Jompet Kuswidananto ha studiato comunicazione all'Università Gadjah Mada di Yogyakarta. Originariamente formatosi come musicista, Kuswidananto si è successivamente dedicato alle arti visive, continuando a lavorare all'interno della comunità artistica locale di Yogyakata. Dal 1998 e fino ad oggi ha lavorato con "Teater Garasi": un collettivo multidisciplinare di artisti che presenta spettacoli che riflettono la vita indonesiana dopo la caduta del regime di Suharto. Nel 2014 Kuswidananto ha ottenuto un importante riconoscimento per artisti asiatici emergenti, il Prudential Eye Award, per il suo lavoro di installazione.

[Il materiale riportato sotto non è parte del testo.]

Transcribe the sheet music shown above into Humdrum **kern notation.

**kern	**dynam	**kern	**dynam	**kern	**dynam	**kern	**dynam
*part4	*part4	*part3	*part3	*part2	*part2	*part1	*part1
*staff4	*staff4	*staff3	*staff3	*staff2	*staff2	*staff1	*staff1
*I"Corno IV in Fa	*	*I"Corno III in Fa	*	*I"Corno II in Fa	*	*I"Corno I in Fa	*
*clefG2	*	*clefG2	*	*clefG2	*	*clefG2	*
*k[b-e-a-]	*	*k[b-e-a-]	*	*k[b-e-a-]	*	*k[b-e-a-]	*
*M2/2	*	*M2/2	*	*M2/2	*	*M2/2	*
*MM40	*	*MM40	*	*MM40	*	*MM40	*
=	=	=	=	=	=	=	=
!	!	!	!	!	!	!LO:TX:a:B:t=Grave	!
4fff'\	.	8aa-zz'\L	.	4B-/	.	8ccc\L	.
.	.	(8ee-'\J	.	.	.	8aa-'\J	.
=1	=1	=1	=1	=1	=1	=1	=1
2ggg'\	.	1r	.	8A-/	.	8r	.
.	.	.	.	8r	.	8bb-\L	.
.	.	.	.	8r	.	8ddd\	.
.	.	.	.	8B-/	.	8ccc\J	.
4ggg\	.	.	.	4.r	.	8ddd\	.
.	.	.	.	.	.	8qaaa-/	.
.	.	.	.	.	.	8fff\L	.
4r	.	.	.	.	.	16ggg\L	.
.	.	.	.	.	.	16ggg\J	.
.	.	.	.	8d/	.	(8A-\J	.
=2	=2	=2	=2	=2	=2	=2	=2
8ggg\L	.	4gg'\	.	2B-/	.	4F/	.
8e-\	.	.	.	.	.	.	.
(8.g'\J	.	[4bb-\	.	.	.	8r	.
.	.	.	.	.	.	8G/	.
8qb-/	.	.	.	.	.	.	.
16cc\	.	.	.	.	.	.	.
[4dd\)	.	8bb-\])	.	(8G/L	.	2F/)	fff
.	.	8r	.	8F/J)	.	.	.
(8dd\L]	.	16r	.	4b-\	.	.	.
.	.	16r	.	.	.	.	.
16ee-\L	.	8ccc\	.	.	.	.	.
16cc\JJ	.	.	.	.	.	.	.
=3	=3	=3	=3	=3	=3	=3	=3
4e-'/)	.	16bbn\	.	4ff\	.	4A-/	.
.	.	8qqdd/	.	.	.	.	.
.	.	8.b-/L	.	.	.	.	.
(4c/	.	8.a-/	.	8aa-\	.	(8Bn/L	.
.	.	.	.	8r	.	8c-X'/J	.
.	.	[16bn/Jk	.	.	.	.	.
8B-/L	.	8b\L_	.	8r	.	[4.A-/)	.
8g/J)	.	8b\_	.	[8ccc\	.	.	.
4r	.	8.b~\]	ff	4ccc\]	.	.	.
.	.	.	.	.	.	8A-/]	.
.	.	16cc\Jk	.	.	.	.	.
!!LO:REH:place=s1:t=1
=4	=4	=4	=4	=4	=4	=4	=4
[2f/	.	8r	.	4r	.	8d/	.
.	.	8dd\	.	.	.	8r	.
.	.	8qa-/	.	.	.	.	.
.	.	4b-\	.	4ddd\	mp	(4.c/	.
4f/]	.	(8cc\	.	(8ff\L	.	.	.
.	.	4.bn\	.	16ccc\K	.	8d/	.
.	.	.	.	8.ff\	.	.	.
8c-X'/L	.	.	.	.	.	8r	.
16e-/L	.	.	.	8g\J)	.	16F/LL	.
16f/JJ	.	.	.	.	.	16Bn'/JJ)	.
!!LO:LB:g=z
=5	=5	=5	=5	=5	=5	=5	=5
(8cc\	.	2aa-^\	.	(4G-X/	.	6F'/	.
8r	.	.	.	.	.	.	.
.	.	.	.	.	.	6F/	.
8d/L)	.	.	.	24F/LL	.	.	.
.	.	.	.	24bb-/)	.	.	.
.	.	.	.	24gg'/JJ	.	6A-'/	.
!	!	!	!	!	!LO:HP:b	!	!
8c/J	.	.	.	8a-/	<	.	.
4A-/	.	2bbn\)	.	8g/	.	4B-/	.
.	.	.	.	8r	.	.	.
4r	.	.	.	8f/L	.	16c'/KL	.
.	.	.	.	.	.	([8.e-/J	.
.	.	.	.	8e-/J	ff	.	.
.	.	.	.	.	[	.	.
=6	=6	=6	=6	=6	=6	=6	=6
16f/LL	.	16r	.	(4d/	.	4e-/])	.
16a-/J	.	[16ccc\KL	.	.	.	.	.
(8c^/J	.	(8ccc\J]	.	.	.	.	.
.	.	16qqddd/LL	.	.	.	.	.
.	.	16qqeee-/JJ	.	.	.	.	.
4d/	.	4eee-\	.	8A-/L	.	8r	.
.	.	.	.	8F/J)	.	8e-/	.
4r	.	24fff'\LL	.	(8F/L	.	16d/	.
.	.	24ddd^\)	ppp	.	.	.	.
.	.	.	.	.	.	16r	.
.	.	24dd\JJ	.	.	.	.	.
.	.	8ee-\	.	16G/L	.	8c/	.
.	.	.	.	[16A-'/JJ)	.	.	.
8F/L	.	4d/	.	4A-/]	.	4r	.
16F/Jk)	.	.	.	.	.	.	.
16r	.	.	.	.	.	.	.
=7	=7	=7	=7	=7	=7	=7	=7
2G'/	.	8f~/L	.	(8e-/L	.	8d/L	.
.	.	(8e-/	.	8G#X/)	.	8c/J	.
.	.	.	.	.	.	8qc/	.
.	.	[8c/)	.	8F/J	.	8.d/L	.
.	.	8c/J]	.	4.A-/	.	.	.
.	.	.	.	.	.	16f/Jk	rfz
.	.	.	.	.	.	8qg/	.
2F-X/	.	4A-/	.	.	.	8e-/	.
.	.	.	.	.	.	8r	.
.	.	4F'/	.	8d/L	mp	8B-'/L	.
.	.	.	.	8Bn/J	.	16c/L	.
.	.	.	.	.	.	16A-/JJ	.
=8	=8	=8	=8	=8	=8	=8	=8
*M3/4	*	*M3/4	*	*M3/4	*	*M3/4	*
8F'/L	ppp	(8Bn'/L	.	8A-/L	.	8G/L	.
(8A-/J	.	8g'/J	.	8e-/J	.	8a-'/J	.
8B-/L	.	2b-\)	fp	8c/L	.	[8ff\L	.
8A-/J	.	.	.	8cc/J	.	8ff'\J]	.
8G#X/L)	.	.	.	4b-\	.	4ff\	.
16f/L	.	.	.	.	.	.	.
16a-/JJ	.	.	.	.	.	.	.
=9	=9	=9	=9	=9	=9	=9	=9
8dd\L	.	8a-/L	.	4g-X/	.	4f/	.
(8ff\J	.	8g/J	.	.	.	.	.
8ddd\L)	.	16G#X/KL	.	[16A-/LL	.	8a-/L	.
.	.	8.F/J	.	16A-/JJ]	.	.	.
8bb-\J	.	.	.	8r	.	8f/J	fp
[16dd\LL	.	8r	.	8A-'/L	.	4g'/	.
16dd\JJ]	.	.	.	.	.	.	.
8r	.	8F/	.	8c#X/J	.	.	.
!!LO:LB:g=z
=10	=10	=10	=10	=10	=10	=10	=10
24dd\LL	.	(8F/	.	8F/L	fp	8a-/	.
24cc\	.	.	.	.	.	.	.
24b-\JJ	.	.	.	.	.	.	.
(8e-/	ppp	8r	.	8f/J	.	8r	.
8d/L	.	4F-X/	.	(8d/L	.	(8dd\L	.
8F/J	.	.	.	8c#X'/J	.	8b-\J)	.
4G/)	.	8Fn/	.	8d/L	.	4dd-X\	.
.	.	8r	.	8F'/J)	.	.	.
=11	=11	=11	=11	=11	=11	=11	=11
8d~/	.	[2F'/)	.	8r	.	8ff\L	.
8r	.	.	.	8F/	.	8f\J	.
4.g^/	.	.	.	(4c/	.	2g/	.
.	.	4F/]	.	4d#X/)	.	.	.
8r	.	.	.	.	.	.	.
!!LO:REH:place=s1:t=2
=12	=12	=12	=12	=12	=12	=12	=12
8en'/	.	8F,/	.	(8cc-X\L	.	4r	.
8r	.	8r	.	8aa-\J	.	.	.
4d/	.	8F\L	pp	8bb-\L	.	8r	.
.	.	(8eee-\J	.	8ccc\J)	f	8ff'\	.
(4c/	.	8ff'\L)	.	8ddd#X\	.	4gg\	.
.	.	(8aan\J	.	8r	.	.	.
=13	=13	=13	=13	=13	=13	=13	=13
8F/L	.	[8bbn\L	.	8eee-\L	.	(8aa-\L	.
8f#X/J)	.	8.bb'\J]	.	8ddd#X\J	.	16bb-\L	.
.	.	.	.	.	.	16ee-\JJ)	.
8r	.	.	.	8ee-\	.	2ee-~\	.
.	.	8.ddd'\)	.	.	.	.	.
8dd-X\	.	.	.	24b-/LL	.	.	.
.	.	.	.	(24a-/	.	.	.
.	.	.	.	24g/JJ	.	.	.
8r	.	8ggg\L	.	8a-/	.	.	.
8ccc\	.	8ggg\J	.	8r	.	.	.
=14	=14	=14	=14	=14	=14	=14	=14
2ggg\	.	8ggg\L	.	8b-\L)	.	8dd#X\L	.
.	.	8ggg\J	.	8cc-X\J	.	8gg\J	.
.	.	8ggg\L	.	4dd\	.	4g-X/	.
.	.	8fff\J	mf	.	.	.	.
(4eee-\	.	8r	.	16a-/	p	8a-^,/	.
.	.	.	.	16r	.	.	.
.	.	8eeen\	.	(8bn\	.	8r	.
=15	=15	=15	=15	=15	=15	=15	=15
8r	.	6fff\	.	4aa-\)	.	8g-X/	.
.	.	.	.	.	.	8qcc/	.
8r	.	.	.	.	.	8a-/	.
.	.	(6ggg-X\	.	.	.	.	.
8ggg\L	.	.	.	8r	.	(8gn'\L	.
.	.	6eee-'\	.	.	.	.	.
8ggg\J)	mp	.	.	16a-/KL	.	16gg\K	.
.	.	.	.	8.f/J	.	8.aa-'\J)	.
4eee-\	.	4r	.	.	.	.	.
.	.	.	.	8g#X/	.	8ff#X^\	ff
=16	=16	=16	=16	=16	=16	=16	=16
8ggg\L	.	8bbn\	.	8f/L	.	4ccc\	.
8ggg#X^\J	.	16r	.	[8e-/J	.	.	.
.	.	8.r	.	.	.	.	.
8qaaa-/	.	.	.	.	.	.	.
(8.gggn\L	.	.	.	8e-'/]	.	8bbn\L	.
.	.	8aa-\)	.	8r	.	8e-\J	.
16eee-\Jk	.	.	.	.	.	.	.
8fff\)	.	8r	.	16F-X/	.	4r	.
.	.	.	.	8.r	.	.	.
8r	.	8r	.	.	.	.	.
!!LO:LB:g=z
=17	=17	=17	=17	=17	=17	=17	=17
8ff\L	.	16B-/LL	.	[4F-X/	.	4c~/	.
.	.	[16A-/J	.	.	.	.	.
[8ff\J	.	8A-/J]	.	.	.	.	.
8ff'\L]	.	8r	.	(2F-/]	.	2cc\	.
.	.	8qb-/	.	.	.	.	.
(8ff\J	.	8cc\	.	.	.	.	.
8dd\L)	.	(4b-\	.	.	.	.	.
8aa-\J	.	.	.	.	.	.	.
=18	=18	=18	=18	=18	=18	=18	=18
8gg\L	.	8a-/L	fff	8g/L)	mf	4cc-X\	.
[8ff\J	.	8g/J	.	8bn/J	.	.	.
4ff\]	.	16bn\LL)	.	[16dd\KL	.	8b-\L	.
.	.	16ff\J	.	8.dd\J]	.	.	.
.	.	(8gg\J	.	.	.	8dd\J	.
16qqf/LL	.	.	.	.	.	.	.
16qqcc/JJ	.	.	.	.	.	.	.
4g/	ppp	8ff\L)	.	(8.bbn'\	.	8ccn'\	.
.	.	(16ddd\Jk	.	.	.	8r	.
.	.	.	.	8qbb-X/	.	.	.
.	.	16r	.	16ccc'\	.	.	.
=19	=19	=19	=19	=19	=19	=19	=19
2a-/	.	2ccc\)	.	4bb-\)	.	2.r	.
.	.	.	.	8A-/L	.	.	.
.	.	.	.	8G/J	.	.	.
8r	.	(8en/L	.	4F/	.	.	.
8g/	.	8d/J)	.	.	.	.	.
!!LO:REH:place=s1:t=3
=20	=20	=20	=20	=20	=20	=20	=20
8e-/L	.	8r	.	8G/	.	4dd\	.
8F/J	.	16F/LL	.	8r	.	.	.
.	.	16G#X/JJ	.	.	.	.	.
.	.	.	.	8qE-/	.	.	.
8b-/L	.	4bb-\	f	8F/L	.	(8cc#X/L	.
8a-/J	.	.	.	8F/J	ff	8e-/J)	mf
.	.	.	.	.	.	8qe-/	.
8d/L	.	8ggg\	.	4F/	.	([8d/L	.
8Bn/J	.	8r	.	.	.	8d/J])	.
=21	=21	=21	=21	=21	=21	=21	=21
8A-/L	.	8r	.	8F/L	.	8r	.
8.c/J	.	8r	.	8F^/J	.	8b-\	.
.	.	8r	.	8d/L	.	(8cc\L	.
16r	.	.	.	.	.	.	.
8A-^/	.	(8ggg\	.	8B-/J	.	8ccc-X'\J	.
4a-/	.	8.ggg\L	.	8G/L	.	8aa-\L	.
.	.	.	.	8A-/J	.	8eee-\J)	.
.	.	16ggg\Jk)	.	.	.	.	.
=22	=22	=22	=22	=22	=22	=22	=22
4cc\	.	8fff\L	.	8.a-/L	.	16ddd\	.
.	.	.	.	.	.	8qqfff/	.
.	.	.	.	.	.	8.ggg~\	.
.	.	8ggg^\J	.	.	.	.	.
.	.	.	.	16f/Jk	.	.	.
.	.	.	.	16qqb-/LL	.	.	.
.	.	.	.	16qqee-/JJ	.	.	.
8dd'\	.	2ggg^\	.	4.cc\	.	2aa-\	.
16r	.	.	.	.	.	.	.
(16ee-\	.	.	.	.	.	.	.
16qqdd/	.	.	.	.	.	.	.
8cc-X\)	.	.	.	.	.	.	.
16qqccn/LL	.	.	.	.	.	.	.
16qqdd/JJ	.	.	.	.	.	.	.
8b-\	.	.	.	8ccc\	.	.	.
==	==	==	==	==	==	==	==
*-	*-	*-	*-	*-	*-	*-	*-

Kuswidananto ha partecipato a importanti mostre nazionali e internazionali, tra cui la Triennale di Yokohama, 2008; Beyond the Dutch, Centraal Museum Utrecht, 2009; 10th Biennale di Lione, 2009; Indonesian – Eye, Saatchi Gallery, Londra, 2011; Phantoms of Asia, Asian Art Museum, San Francisco, 2012; Taboo, Museum of Contemporary Art, Sydney; 2012; RALLY: Contemporary Indonesian Art –­ Jompet Kuswidananto & Eko Nugroho, National Gallery of Victoria, Melbourne, 2012; Taipei Biennale, 2012; Asian Anarchy Alliance, Tokyo Wonder Site, Tokyo, 2012; Asian Art Biennale, Taiwan, 2015; e Order and After, Sonica Festival, Glasgow, 2015. Tra le mostre personali si contano Java’s Machine: Phantasmagoria, Osage Gallery, Singapore e Hong Kong, 2009 e 2010; Third Realm, Para-site Art Space, Hong Kong 2010; Third Realm, progetto site-specific per Gervasuti Foundation, 54th Biennale di Venezia, 2011; On Asphalt, Nanzuka Underground, Tokyo e Project Fulfil Art Space, Taipei, 2012; e Grand Parade, Tropenmuseum, Amsterdam, 2014.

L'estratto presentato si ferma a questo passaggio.